━━━ Kutipan Teks

2)      Bagaimana cara berbicara dalam kegiatan dialog atau Drama ?
3)      Bagaimana Konsep Dialog/Drama?
4)      Bagaimana Persiapan Dialog/Drama?

1.3 Tujuan Penulisan
1)      Mendeskripsikan perkembangan Drama dan jenis-jenisnya
2)      Mengatahui perbedaan antara unsur Intrinsik dengan Ekstrinsik dalam drama
3)      Membedakan antara drama dengan jenis karya sastra lainnya
4)      Menghayati watak tokoh yang akan diperankan dalam Drama


BAB II
PEMBAHASAN


2.1  Pengertian Drama
Sebagai suatu genre sastra drama mempunyai kekhusuan dibanding dengan genre pusi atau genre fiksi. Kesan dan kesadaran terhadap drama lebih difokuskan kepada bentuk karya yang bereaksi langsung secara kongkrit. Ketika membaca fiksi, cerpen atau novel pembaca berhadapan dengan satu dunia rekaan yang dibentuk berdasarkan proses imajinatif yang kemudian dipaparkan secara naratif oleh pengarangnya. Kekhususan drama disebabkan tujuan drama ditulis pengarangnya tidak hanya berhenti sampai pada tahap pembeberan peristiwa untuk dinikmati secara artistic imajinatif oleh para pembacanya, namun mesti diteruskan untuk kemungkinan dapat dipertontonkan dalam suatu penampilan gerak dan perilaku kongkret yang dapat disaksikan.
Pengertian drama yang dikenal selama ini, misalnya dengan menyebut bahwa drama adalah cerita atau tiruan perilaku manusia yang dipentaskan tidak salah. Hal ini disebabkan jika ditinjau dari makna kata drama itu sendiri, pengertian tentang drama diatas dianggap tepat. Kata drama berasal dari kata Yunani draomai (Haryamawan, 1988, 1) yang berarti berbuat, berlaku, bertindak, bereaksi, dan sebagainya, jadi drama berarti perbuatan atau tindakan.
Menurut Ferdinand Brunetiere dan Balthazar Verhagen, drama adalah kesenian yang melukiskan sikap dan sifat manusia dan harus melahirkan kehendak manusia dengan action dan perilaku. Sedangkan pengertian drama menurut Moulton adalah hidup yang dilukiskan dengan gerak, drama adalah menyaksikan kehidupan manusia yang diekspresiakn secara langsung.[1] Menurut Brander Mathews, drama adalah konflik dari sifat manusia merupakan  sumber pokok drama.
Dari beberapa pengertian drama yang telah diungkapkan tersebut tidak terlihat rumusan yang mengarahkan pengerian drama kepada dimensi sastranya, melainkan hanya kepada dimensi seni lakonnya saja. Padahal meskipun drama ditulis dengan tujuan untuk dipentaskan tidak berarti semua karya drama yang ditulis harus selalu dipentaskan. Tanpa dipentaskan sekalipun, karya drama dapat dipahami, dimengerti, dan dinikmati. Tentulah pemahaman dan kenikmatan atas karya drama tersebut lebih pada aspek cerita sebagai ciri genre sastra, dan bukan sebagai karya seni lakon.

━━━━━━
━━━ Informasi Tersedia

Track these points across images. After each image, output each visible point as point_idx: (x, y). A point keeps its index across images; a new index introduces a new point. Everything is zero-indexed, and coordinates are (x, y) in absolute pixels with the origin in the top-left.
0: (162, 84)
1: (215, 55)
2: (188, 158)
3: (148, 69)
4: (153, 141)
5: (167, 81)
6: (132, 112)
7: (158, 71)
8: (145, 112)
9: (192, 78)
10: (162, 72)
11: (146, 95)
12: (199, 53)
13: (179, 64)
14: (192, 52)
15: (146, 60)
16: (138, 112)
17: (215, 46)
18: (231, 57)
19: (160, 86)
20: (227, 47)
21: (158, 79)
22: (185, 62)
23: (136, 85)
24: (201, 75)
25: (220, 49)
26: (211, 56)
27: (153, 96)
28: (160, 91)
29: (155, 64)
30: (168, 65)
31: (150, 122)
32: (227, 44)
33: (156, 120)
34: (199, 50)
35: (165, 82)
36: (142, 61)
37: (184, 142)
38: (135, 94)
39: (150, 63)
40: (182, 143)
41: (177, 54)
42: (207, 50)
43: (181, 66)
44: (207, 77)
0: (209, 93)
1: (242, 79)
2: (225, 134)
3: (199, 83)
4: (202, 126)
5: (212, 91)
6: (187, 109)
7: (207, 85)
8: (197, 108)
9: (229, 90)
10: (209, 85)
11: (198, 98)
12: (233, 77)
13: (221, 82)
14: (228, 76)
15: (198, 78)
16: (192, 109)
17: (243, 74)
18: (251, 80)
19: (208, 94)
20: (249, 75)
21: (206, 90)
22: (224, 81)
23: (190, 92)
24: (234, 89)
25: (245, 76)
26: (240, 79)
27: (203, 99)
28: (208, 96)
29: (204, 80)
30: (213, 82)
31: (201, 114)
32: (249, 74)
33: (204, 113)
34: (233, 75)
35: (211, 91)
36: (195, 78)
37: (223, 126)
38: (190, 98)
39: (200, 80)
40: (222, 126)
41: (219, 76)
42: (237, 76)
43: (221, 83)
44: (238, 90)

━━━━━━
━━━ Informasi Tersedia

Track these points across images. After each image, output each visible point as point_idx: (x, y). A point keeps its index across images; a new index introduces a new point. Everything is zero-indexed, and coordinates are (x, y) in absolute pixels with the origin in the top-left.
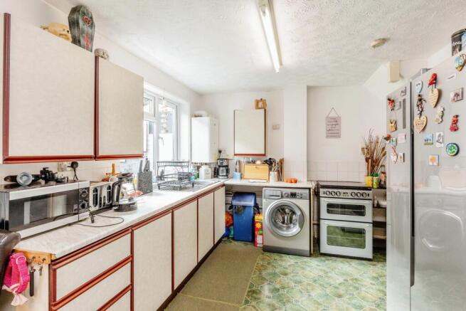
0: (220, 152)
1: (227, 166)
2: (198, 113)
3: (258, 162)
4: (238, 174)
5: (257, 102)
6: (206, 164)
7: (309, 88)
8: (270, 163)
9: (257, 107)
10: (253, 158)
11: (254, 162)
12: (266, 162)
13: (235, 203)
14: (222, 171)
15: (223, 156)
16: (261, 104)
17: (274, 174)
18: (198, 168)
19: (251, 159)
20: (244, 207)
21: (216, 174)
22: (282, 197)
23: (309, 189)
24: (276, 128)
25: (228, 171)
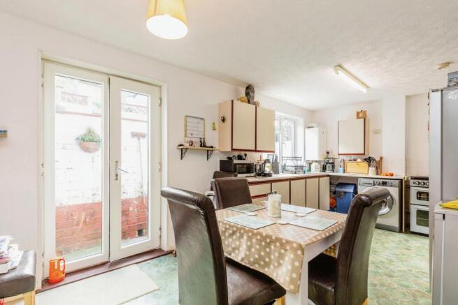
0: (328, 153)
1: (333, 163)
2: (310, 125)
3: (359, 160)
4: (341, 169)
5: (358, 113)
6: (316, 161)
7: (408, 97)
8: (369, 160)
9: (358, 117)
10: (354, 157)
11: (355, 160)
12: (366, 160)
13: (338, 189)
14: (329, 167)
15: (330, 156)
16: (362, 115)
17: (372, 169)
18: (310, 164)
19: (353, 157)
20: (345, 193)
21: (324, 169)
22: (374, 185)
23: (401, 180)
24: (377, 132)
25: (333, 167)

━━━━━━
━━━ Informasi Tersedia

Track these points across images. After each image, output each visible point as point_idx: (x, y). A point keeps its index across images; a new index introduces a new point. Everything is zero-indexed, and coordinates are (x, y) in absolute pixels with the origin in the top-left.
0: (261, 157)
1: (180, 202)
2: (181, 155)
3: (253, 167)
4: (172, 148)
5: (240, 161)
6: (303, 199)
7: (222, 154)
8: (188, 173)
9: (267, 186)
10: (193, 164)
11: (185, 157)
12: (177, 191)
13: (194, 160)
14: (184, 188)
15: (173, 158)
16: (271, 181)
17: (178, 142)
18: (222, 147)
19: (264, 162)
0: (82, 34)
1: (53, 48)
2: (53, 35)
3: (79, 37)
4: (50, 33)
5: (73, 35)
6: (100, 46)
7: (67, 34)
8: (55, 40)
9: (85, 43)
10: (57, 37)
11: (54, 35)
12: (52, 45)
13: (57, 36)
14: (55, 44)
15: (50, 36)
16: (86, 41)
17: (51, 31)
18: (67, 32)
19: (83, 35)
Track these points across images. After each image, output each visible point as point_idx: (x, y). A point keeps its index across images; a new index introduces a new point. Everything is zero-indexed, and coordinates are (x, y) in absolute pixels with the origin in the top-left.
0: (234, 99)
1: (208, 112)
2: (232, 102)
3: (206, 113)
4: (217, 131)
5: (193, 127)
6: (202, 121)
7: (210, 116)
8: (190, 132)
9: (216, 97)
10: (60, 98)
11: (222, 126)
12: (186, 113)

━━━━━━

> **Langkah Pengerjaan**:
(a) Tuliskan kembali secara persis bagian teks tentang pengertian drama yang dimulai dari "Menurut Ferdinand Brunetiere" dan berlanjut hingga "merupakan  sumber pokok drama.".
(b) Jawab pertanyaan berikut berdasarkan teks tentang pengertian drama:
(i) Dari kata Yunani apa kata drama berasal?
(ii) Menurut Moulton, drama adalah hidup yang dilukiskan dengan apa?
(iii) Menurut Brander Mathews, apa yang merupakan sumber pokok drama?
(c) Lanjutkan teks tentang pengertian drama, mulai setelah kalimat terakhirnya.

> **Jawaban Tiap Tugas**:
(a)
Menurut Ferdinand Brunetiere dan Balthazar Verhagen, drama adalah kesenian yang melukiskan sikap dan sifat manusia dan harus melahirkan kehendak manusia dengan action dan perilaku. Sedangkan pengertian drama menurut Moulton adalah hidup yang dilukiskan dengan gerak, drama adalah menyaksikan kehidupan manusia yang diekspresiakn secara langsung.[1] Menurut Brander Mathews, drama adalah konflik dari sifat manusia merupakan  sumber pokok drama.

(b)
(i) Draomai.
(ii) Dengan gerak.
(iii) Konflik dari sifat manusia.

(c)
2.2 Unsur – Unsur Drama
2.2.1 Unsur Instrinsik
a.    Tokoh, Peran, dan Karakter
Dalam hal penokohan, di dalamnya termasuk hal-hal yang berkaitan dengan penamaan, pemeranaan, keadaan fisik tokoh (aspek fisikologis), keadaan social tokoh (aspek sosiologis), serta karakter tokoh. Hal hal yang termasuk di dalam permasalahan penokohan ini saling berhubungan dalam upaya membangun permasalahan-permasalahan atau konflik-konflik kemanusiaan yang merupakan persyaratan utama drama. Bahkan di dalam drama, unsur penokohan merupakan aspek penting. Selain melalui aspek inilah aspek-aspek lain di dalam drama dimungkinkan berkembang, unsur penokohan di dalam drama terkesan lebih tegas dan jelas pengungkapannya dibandingkan dengan fiksi.
Pada seorang tokoh dapat dijadikan sumber data atau sinyal informasi guna membuka selubung makna drama secara keseluruhan. Factor-faktor yang dimaksudkan melekat langsung pada tokoh itu adalah antara lain persoalan penamaan, peran, keadaan fisik, keadaan psikis, serta karakternya. Karena nama tokoh merupakan suatu system di dalam drama, ia dapat membatasi mengikat, atau mempengaruhi ruang gerak dan perilaku, sikap, peran para tokoh dalam melakukan motif-motif untuk membangun peristiwa, kejadian, serta konflik-konflik.
Menurut Robert Scholes (dalam Junus, 1988, dan Elam, 1980), ada enam kategori kedudukan peran drama di dalam drama yang dapat diwakili para tokoh untuk membangun dan membentuk konflik itu[2]:
a)        Peran Lion, yaitu tokoh atau tokoh-tokoh yang dapat dikategorikan sebagai tokoh pembawa ide. Mungkin dengan istilah lain dapat disebut sebagai tokoh protagonist.
b)        Peran Mars, yaitu tokoh yang menentang dan menghalangi perjuangan peran Lion.
c)         Peran Sun, yaitu tokoh apapun yang menjadi sasaran perjuangan Lion dan juga yang ingin dapatkan Mars.
d)        Peran Earth, yaitu tokoh atau apapun yang menerima hasil perjuangan Lion atau Mars.
e)         Peran Scale, yaitu peran yang menghakimi, memutuskan, menengahi, atau juga menyelesaikan konflik dan permasalahan yang terjadi di dalam drama.
f)         Peran Moon, yaitu peran yang bertugas sebagai penolong.

b.   Motif, Konflik, Peristiwa, dan Alur
Pada segi pementasan unsru laku terasa lebih jelas dan kongkret dibandingkan dengan teksnya. Hal ini menjadi lebih jelas karena unsur laku di atas pentas merpukan tindakan pemvisualisasian. Laku dapat dipahami sebagai gerakan atau tindakan tokoh-tokoh. Gerakan atau tindakan-tindakan para tokoh berikutnya dapat membentuk suatu peristiwa.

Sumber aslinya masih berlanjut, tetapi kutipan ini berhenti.